Like salesperson, like client
Merrill Lynch's US brokerage unit is accused of assigning staff to clients according to their ethnic background. Recruiters say the practice isn't unheard of in the City.
"If you have a Muslim client, banks will usually do their utmost to put them in contact with a Muslim salesperson," says the director of one search firm, who declined to be named.
At last month's Women in Business Conference at the London Business School, one Spanish derivatives saleswoman working at a US bank alleged she was discriminated against because the bank preferred to use her only for (relatively rare) female Spanish clients.
"An American guy has just joined my team and he's immediately been handed a lot bigger accounts than I have after more than a year," she claimed.
The allegations against Merrill Lynch are being made by sixteen of its current and former black American employees.

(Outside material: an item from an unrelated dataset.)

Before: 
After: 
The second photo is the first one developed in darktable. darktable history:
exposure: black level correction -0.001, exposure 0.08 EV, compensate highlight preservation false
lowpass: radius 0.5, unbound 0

The bank stands accused of systematic and pervasive discrimination against African-American brokers and trainees nationwide in hiring, promotion and compensation.
Reuters reports the allegations also extend to "pandering to racist clients."
However, one London recruiter denies there's anything nefarious in City-based banks' alleged efforts to match salespeople to their clients. "A bank will say we need a Spanish person to cover a Spanish client - it's more a question of language and culture than anything else," says Katie Penrose, a director in the fixed income division of search firm Akamai Financial Markets.